Women's Bodies and the Fields of War: Japanese Comfort Women and the Legacy of Cassandra
In the ancient world, victorious warriors were expected to plunder the wealth of their conquered enemies. Often times, these riches included the local woman. In Aeschylus's play, "Agamemnon", which opens the trilogy of the Oresteia, the king Agamemnon returns from the Trojan War with Cassandra as his war prize (after she had already been raped by his fellow military commanders). She enters the scene dazed and other worldly--she is a seer, after all, and announces the intentions of the gods through fantastic and cryptic visions that no one understands. One has to wonder if her detachment from the world could better be described as a result of her trauma at the hands of the warriors and their code of plunder.
The case of the Japanese "comfort women" is well known by now. During World War II, the Japanese military kidnapped and forced many women, mostly Koreans, into being sexual slaves for its forces. As some organizations have argued, this practice amounted to egregious violations of human rights, constituting crimes against humanity, and contravening international conventions against the trafficking of women and slaves.

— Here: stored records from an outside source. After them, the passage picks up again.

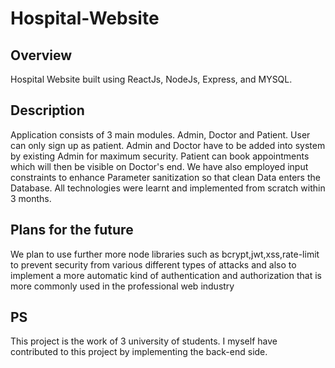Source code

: # Hospital-Website

## Overview

Hospital Website built using ReactJs, NodeJs, Express, and MYSQL.

## Description
Application consists of 3 main modules. Admin, Doctor and Patient.
User can only sign up as patient. Admin and Doctor have to be added into system by existing Admin for maximum security.
Patient can book appointments which will then be visible on Doctor's end.
We have also employed input constraints to enhance Parameter sanitization so that clean Data enters the Database.
All technologies were learnt and implemented from scratch within 3 months.

## Plans for the future

We plan to use further more node libraries such as bcrypt,jwt,xss,rate-limit to prevent security from various different types of attacks
and also to implement a more automatic kind of authentication and authorization that is more commonly used in the professional web industry

## PS

This project is the work of 3 university of students. I myself have contributed to this project by implementing the back-end side.


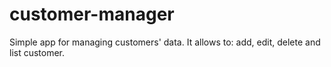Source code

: # customer-manager
Simple app for managing customers' data. It allows to: add, edit, delete and list customer.
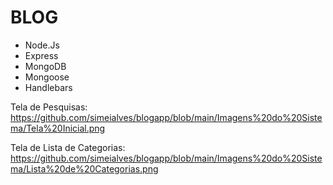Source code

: # BLOG

* Node.Js
* Express
* MongoDB
* Mongoose
* Handlebars

Tela de Pesquisas:
https://github.com/simeialves/blogapp/blob/main/Imagens%20do%20Sistema/Tela%20Inicial.png

Tela de Lista de Categorias:
https://github.com/simeialves/blogapp/blob/main/Imagens%20do%20Sistema/Lista%20de%20Categorias.png
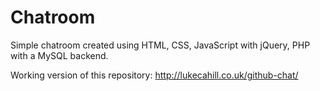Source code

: # Chatroom

Simple chatroom created using HTML, CSS, JavaScript with jQuery, PHP with a MySQL backend.

Working version of this repository:
http://lukecahill.co.uk/github-chat/

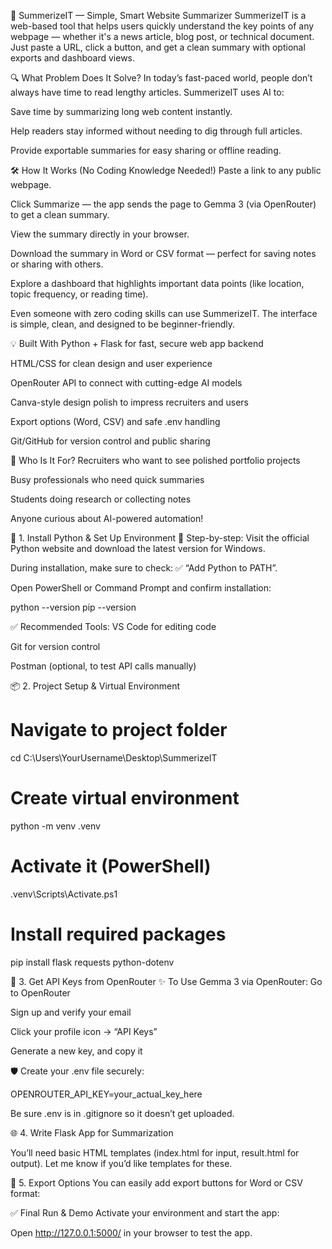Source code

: 📝 SummerizeIT — Simple, Smart Website Summarizer
SummerizeIT is a web-based tool that helps users quickly understand the key points of any webpage — whether it's a news article, blog post,
or technical document. Just paste a URL, click a button, and get a clean summary with optional exports and dashboard views.


🔍 What Problem Does It Solve?
In today’s fast-paced world, people don’t always have time to read lengthy articles. SummerizeIT uses AI to:

Save time by summarizing long web content instantly.

Help readers stay informed without needing to dig through full articles.

Provide exportable summaries for easy sharing or offline reading.



🛠️ How It Works (No Coding Knowledge Needed!)
Paste a link to any public webpage.

Click Summarize — the app sends the page to Gemma 3 (via OpenRouter) to get a clean summary.

View the summary directly in your browser.

Download the summary in Word or CSV format — perfect for saving notes or sharing with others.

Explore a dashboard that highlights important data points (like location, topic frequency, or reading time).

Even someone with zero coding skills can use SummerizeIT. The interface is simple, clean, and designed to be beginner-friendly.


💡 Built With
Python + Flask for fast, secure web app backend

HTML/CSS for clean design and user experience

OpenRouter API to connect with cutting-edge AI models

Canva-style design polish to impress recruiters and users

Export options (Word, CSV) and safe .env handling

Git/GitHub for version control and public sharing


🎯 Who Is It For?
Recruiters who want to see polished portfolio projects

Busy professionals who need quick summaries

Students doing research or collecting notes

Anyone curious about AI-powered automation!



🧰 1. Install Python & Set Up Environment
🔹 Step-by-step:
Visit the official Python website and download the latest version for Windows.

During installation, make sure to check: ✅ “Add Python to PATH”.

Open PowerShell or Command Prompt and confirm installation:

python --version
pip --version


✅ Recommended Tools:
VS Code for editing code

Git for version control

Postman (optional, to test API calls manually)



📦 2. Project Setup & Virtual Environment
# Navigate to project folder
cd C:\Users\YourUsername\Desktop\SummerizeIT

# Create virtual environment
python -m venv .venv

# Activate it (PowerShell)
.venv\Scripts\Activate.ps1

# Install required packages
pip install flask requests python-dotenv


🔐 3. Get API Keys from OpenRouter
✨ To Use Gemma 3 via OpenRouter:
Go to OpenRouter

Sign up and verify your email

Click your profile icon → “API Keys”

Generate a new key, and copy it

🛡️ Create your .env file securely:

OPENROUTER_API_KEY=your_actual_key_here

Be sure .env is in .gitignore so it doesn’t get uploaded.


🌐 4. Write Flask App for Summarization

You’ll need basic HTML templates (index.html for input, result.html for output). Let me know if you’d like templates for these.

📁 5. Export Options
You can easily add export buttons for Word or CSV format:


✅ Final Run & Demo
Activate your environment and start the app:

Open http://127.0.0.1:5000/ in your browser to test the app.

New reports indicate now that American military forces took advantage of Japanese state organized brothels during the occupation of Japan. Japanese women were recruited by local officials to work in make-shift brothels and soldiers were charged about a dollar for each sexual experience. The women in one of the brothels serviced on average between 15 to 60 men each per day.
The brothels were eventually shut down by the American occupation forces, but not because they were immoral or constituted human rights violations. Too many GIs were coming down with sexually transmitted infections and this posed a threat to the health of the troops.
Many international nongovernmental organizations have come forward to press for justice for the Korean sex slaves--one wonders if there will be a movement to ask for reparations for the Japanese women who serviced the American occupiers.
The claim might be made that this was a victimless crime. The women were paid for their sexual services and not forcibly raped by American service personnel. If anyone can be held accountable, it would be the Japanese officials who manipulated women into being prostitutes. This response, however, leaves untouched the issue of the warrior's code of plunder: why is it that women's bodies are still considered objects that can be offered up to placate the anger of the hero, the occupier, the victor? Is there anything today that prevents us from continuing the legacy of Cassandra?